Making its debut at the Pan African Film Festival, crackling drama Caged Birds is overflowing with potent commentary. The dangers of bullying, gun violence, unjust incarceration, and racial profiling in schools are among the vital topics tackled by writer/director Fredrick Leach. Occasionally hampered by the lower budget and, thusly, rough around the edges, Caged Birds nevertheless has a passionate story to tell. 

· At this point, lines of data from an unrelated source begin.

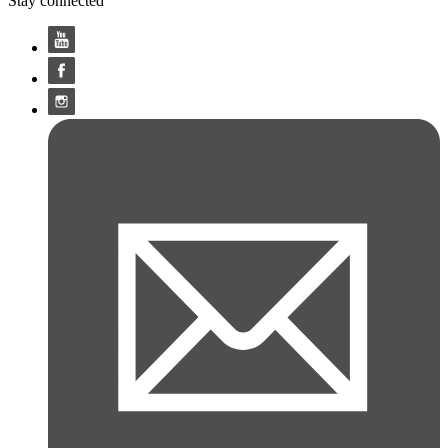
Stay connected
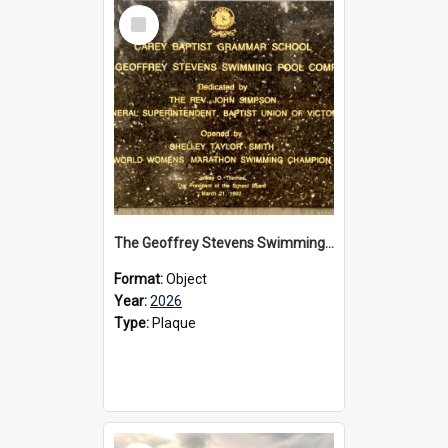
Select
Item
The Geoffrey Stevens Swimming Pool Complex plaque, 2026
Format:
Object
Year:
2026
Type:
Plaque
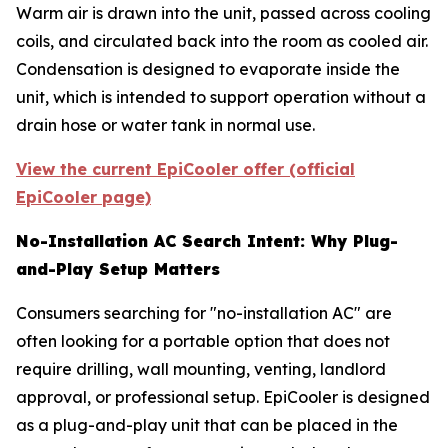
Warm air is drawn into the unit, passed across cooling
coils, and circulated back into the room as cooled air.
Condensation is designed to evaporate inside the
unit, which is intended to support operation without a
drain hose or water tank in normal use.
View the current EpiCooler offer (official
EpiCooler page)
No-Installation AC Search Intent: Why Plug-
and-Play Setup Matters
Consumers searching for "no-installation AC" are
often looking for a portable option that does not
require drilling, wall mounting, venting, landlord
approval, or professional setup. EpiCooler is designed
as a plug-and-play unit that can be placed in the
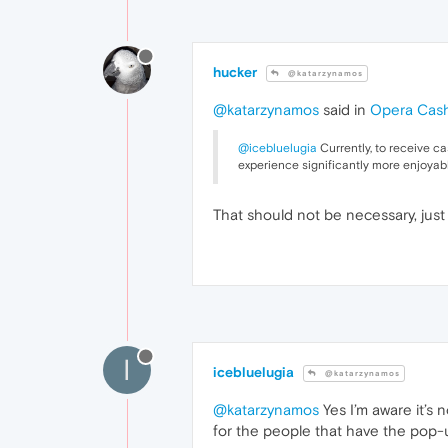
hucker
@katarzynamos
@katarzynamos
said in
Opera Cas
@icebluelugia
Currently, to receive 
experience significantly more enjoyab
That should not be necessary, just l
I
icebluelugia
@katarzynamos
@katarzynamos
Yes I’m aware it’s 
for the people that have the pop-up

Young and tremendously intelligent, black high school senior Jordan (Kamil McFadden) is looking forward to his college years. Jordan—constantly tormented by white bully Blake (Justin Duncan)—becomes ensnared in a prank to give his bullies a taste of their own medicine. After Blake humiliates Jordan’s cousin, EJ (Bentley Green), the two young men rope in student Kevonte. Together, the trio are all involved in a prank-mugging gone wrong that leaves two bullies dead. All three young men must grapple with the consequences of the terrible deed as the authorities grasp for where to place the blame.

The film’s smart script delves deep into victims driven to their breaking point. It does a great job of plunging us into the headspace of the characters. Each of them is relatively complex, though EJ does border on a stereotype at times. Jordan has a strong moral compass, yet he is consistently being used by others. Kevonte is the most sympathetic of our cast and perhaps the most relatable. Initially, Kevonte berates Jordan to do his homework for him. He goes through an immense emotional growth from semi-bully to being affected tremendously by the deaths. The others refuse to take any blame and try to pin it all on Kevonte. The acting performances are where Caged Birds is most successful. A couple moments fall flat due to an incomplete score that could hopefully be remedied before full release. The movie crafts a beating heart through the unfortunate circumstances of our characters, one of which meets a tragic fate. Caged Birds was at least partially funded via Indiegogo, and played as part of the Pan African Film Festival’s 2021 selection.